Requirement: Each entry below must come back exactly as written, without its pictures.

Record excerpts:
--------------------

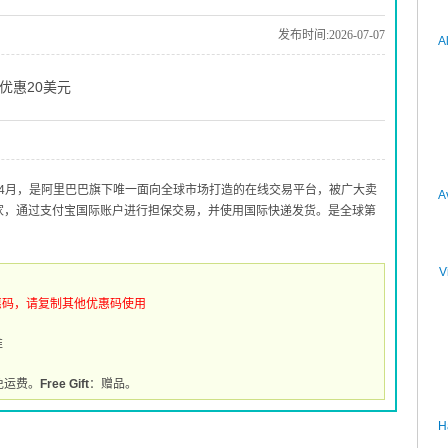
发布时间:2026-07-07
A
上优惠20美元
010年4月，是阿里巴巴旗下唯一面向全球市场打造的在线交易平台，被广大卖
A
买家，通过支付宝国际账户进行担保交易，并使用国际快递发货。是全球第
V
惠码，请复制其他优惠码使用
推
免运费。
Free Gift
：赠品。
H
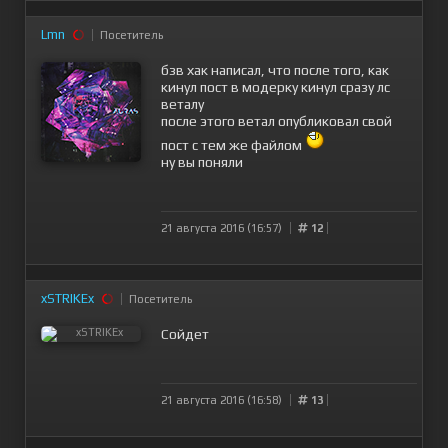
Lmn
Посетитель
бзв хак написал, что после того, как
кинул пост в модерку кинул сразу лс
веталу
после этого ветал опубликовал свой
пост с тем же файлом
ну вы поняли
21 августа 2016 (16:57)
12
xSTRIKEx
Посетитель
Сойдет
21 августа 2016 (16:58)
13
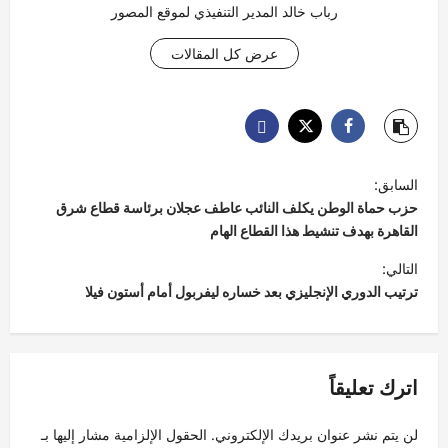
رباب خالد المدير التنفيذي لموقع المصور
عرض كل المقالات
ت
السابق:
ص
حزب حماة الوطن يكلف النائب عاطف عجلان برئاسة قطاع شرق
فّ
القاهرة بهدف تنشيط هذا القطاع الهام
ح
التالي:
ترتيب الدوري الإنجليزي بعد خساره ليفربول أمام أستون فيلا
ا
ل
م
اترك تعليقاً
ق
ا
لن يتم نشر عنوان بريدك الإلكتروني.
الحقول الإلزامية مشار إليها بـ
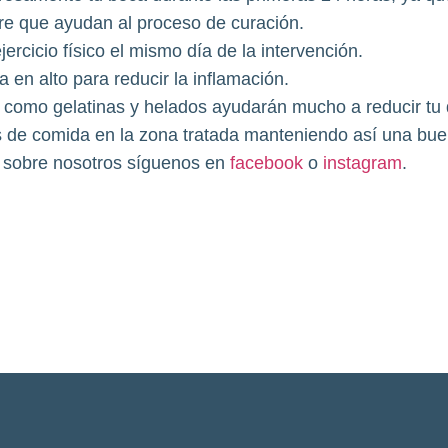
re que ayudan al proceso de curación.
ercicio físico el mismo día de la intervención.
en alto para reducir la inflamación.
 como gelatinas y helados ayudarán mucho a reducir tu 
 de comida en la zona tratada manteniendo así una bue
 sobre nosotros síguenos en
facebook
o
instagram
.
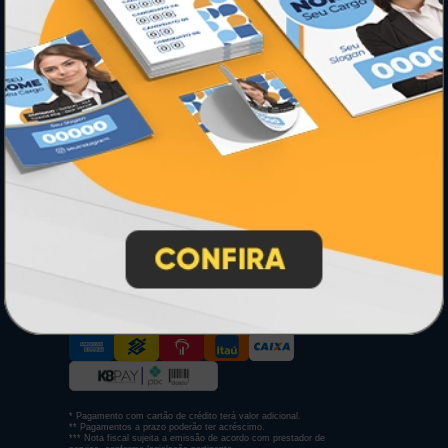
Ímãs
Cartão de Visita
Folder, Flyer e Panfleto
Banners e Lonas
Calendários 2027
PAGUE COM
* Pagamento com cartão de crédito terá valor adicional.
** Pagamentos a prazo poderão ter acréscimo.
*** Nota fiscal sujeita a emissão de acordo com prestador de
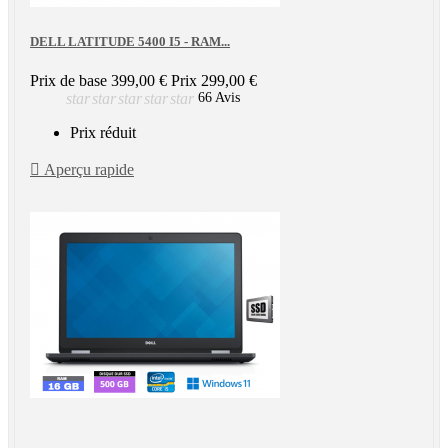
DELL LATITUDE 5400 I5 - RAM...
Prix de base
399,00 €
Prix
299,00 €
star
star
star
star
star
66 Avis
Prix réduit

Aperçu rapide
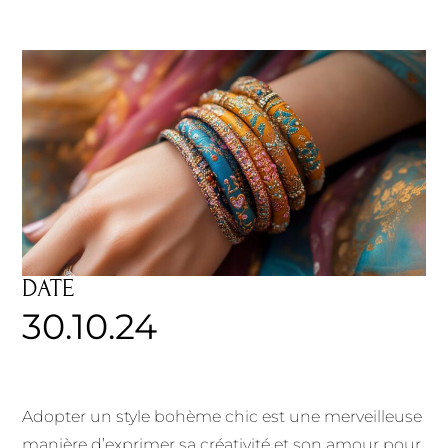
DATE
30.10.24
Adopter un style bohème chic est une merveilleuse
manière d’exprimer sa créativité et son amour pour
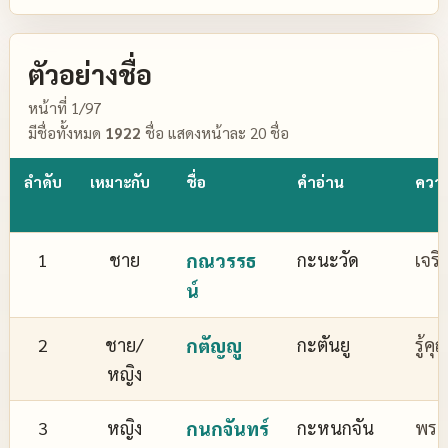
ตัวอย่างชื่อ
หน้าที่ 1/97
มีชื่อทั้งหมด
1922
ชื่อ แสดงหน้าละ 20 ชื่อ
ลำดับ
เหมาะกับ
ชื่อ
คำอ่าน
ควา
1
ชาย
กณวรรธ
กะนะวัด
เจริ
น์
2
ชาย/
กตัญญู
กะตันยู
รู้ค
หญิง
3
หญิง
กนกจันทร์
กะหนกจัน
พระจ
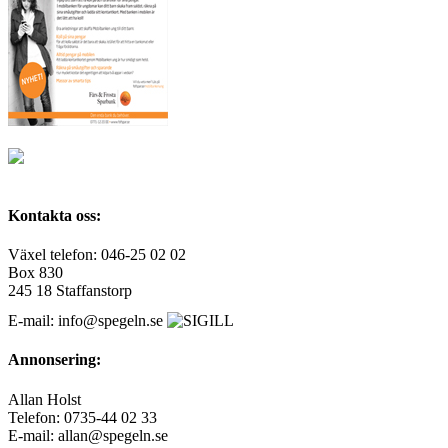
Kontakta oss:
Växel telefon: 046-25 02 02
Box 830
245 18 Staffanstorp
E-mail: info@spegeln.se
Annonsering:
Allan Holst
Telefon: 0735-44 02 33
E-mail: allan@spegeln.se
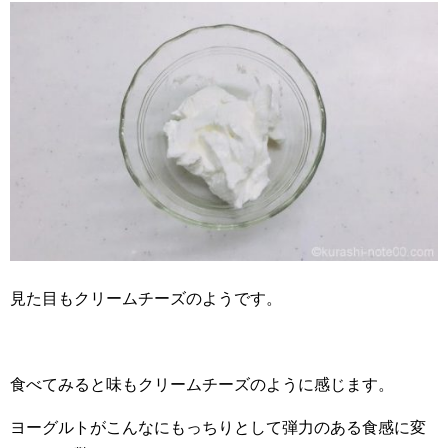
見た目もクリームチーズのようです。
食べてみると味もクリームチーズのように感じます。
ヨーグルトがこんなにもっちりとして弾力のある食感に変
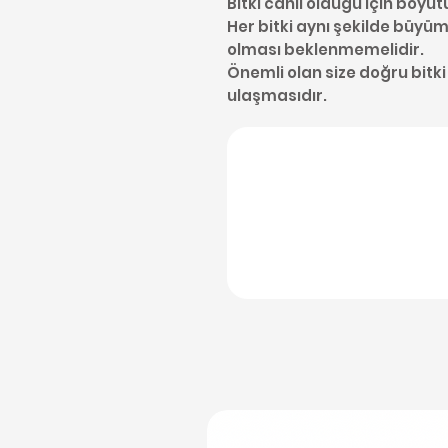
Bitki canlı olduğu için boyut
Her bitki aynı şekilde büyüme
olması beklenmemelidir.
Önemli olan size doğru bitki
ulaşmasıdır.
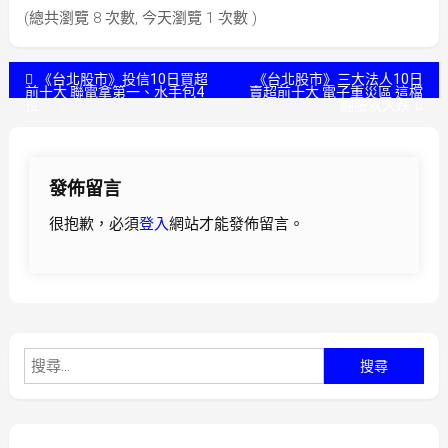
(總共瀏覽 8 次數, 今天瀏覽 1 次數 )
文
《台北股市》投信10日買超
《台北股市》三大法人10日
前十大 聯電拿第一、水手包4
賣超前十大 電子重災區 這檔
位
翻臉就大跌
章
導
發佈留言
覽
很抱歉，必須
登入
網站才能發佈留言。
搜
尋
關
鍵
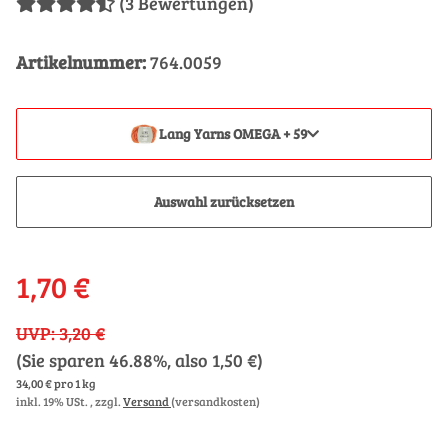
(3 Bewertungen)
Artikelnummer:
764.0059
Lang Yarns OMEGA + 59
Auswahl zurücksetzen
1,70 €
UVP
:
3,20 €
(Sie sparen
46.88%
, also
1,50 €
)
34,00 € pro 1 kg
inkl. 19% USt. , zzgl.
Versand
(versandkosten)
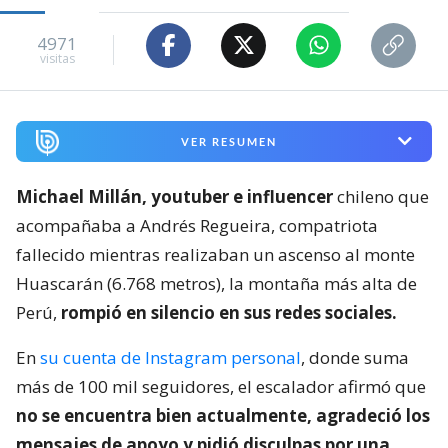
4971
visitas
VER RESUMEN
Michael Millán, youtuber e influencer
chileno que
acompañaba a Andrés Regueira, compatriota
fallecido mientras realizaban un ascenso al monte
Huascarán (6.768 metros), la montaña más alta de
Perú,
rompió en silencio en sus redes sociales.
En
su cuenta de Instagram personal
, donde suma
más de 100 mil seguidores, el escalador afirmó que
no se encuentra bien actualmente, agradeció los
mensajes de apoyo y pidió disculpas por una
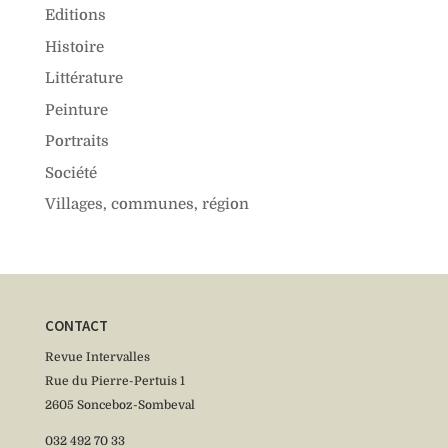
Editions
Histoire
Littérature
Peinture
Portraits
Société
Villages, communes, région
CONTACT
Revue Intervalles
Rue du Pierre-Pertuis 1
2605 Sonceboz-Sombeval
032 492 70 33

--------------------

Written response:
发布时间:2026-07-07
A
上优惠20美元
010年4月，是阿里巴巴旗下唯一面向全球市场打造的在线交易平台，被广大卖
A
买家，通过支付宝国际账户进行担保交易，并使用国际快递发货。是全球第
V
惠码，请复制其他优惠码使用
推
免运费。
Free Gift
：赠品。
H
Lmn
Посетитель
бзв хак написал, что после того, как
кинул пост в модерку кинул сразу лс
веталу
после этого ветал опубликовал свой
пост с тем же файлом
ну вы поняли
21 августа 2016 (16:57)
12
xSTRIKEx
Посетитель
Сойдет
21 августа 2016 (16:58)
13
رباب خالد المدير التنفيذي لموقع المصور
عرض كل المقالات
ت
السابق:
ص
حزب حماة الوطن يكلف النائب عاطف عجلان برئاسة قطاع شرق
فّ
القاهرة بهدف تنشيط هذا القطاع الهام
ح
التالي:
ترتيب الدوري الإنجليزي بعد خساره ليفربول أمام أستون فيلا
ا
ل
م
اترك تعليقاً
ق
ا
لن يتم نشر عنوان بريدك الإلكتروني.
الحقول الإلزامية مشار إليها بـ
re que ayudan al proceso de curación.
ercicio físico el mismo día de la intervención.
en alto para reducir la inflamación.
 como gelatinas y helados ayudarán mucho a reducir tu 
 de comida en la zona tratada manteniendo así una bue
 sobre nosotros síguenos en
facebook
o
instagram
.
Ímãs
Cartão de Visita
Folder, Flyer e Panfleto
Banners e Lonas
Calendários 2027
PAGUE COM
* Pagamento com cartão de crédito terá valor adicional.
** Pagamentos a prazo poderão ter acréscimo.
*** Nota fiscal sujeita a emissão de acordo com prestador de
DELL LATITUDE 5400 I5 - RAM...
Prix de base
399,00 €
Prix
299,00 €
star
star
star
star
star
66 Avis
Prix réduit

Aperçu rapide
DATE
30.10.24
Adopter un style bohème chic est une merveilleuse
manière d’exprimer sa créativité et son amour pour
ตัวอย่างชื่อ
หน้าที่ 1/97
มีชื่อทั้งหมด
1922
ชื่อ แสดงหน้าละ 20 ชื่อ
ลำดับ
เหมาะกับ
ชื่อ
คำอ่าน
ควา
1
ชาย
กณวรรธ
กะนะวัด
เจริ
น์
2
ชาย/
กตัญญู
กะตันยู
รู้ค
หญิง
3
หญิง
กนกจันทร์
กะหนกจัน
พระจ
Kontakta oss:
Växel telefon: 046-25 02 02
Box 830
245 18 Staffanstorp
E-mail: info@spegeln.se
Annonsering:
Allan Holst
Telefon: 0735-44 02 33
E-mail: allan@spegeln.se
見た目もクリームチーズのようです。
食べてみると味もクリームチーズのように感じます。
ヨーグルトがこんなにもっちりとして弾力のある食感に変
Bitki canlı olduğu için boyut
Her bitki aynı şekilde büyüme
olması beklenmemelidir.
Önemli olan size doğru bitki
ulaşmasıdır.
(總共瀏覽 8 次數, 今天瀏覽 1 次數 )
文
《台北股市》投信10日買超
《台北股市》三大法人10日
前十大 聯電拿第一、水手包4
賣超前十大 電子重災區 這檔
位
翻臉就大跌
章
導
發佈留言
覽
很抱歉，必須
登入
網站才能發佈留言。
搜
尋
關
鍵
(3 Bewertungen)
Artikelnummer:
764.0059
Lang Yarns OMEGA + 59
Auswahl zurücksetzen
1,70 €
UVP
:
3,20 €
(Sie sparen
46.88%
, also
1,50 €
)
34,00 € pro 1 kg
inkl. 19% USt. , zzgl.
Versand
(versandkosten)
4971
visitas
VER RESUMEN
Michael Millán, youtuber e influencer
chileno que
acompañaba a Andrés Regueira, compatriota
fallecido mientras realizaban un ascenso al monte
Huascarán (6.768 metros), la montaña más alta de
Perú,
rompió en silencio en sus redes sociales.
En
su cuenta de Instagram personal
, donde suma
más de 100 mil seguidores, el escalador afirmó que
no se encuentra bien actualmente, agradeció los
mensajes de apoyo y pidió disculpas por una
Editions
Histoire
Littérature
Peinture
Portraits
Société
Villages, communes, région
CONTACT
Revue Intervalles
Rue du Pierre-Pertuis 1
2605 Sonceboz-Sombeval
032 492 70 33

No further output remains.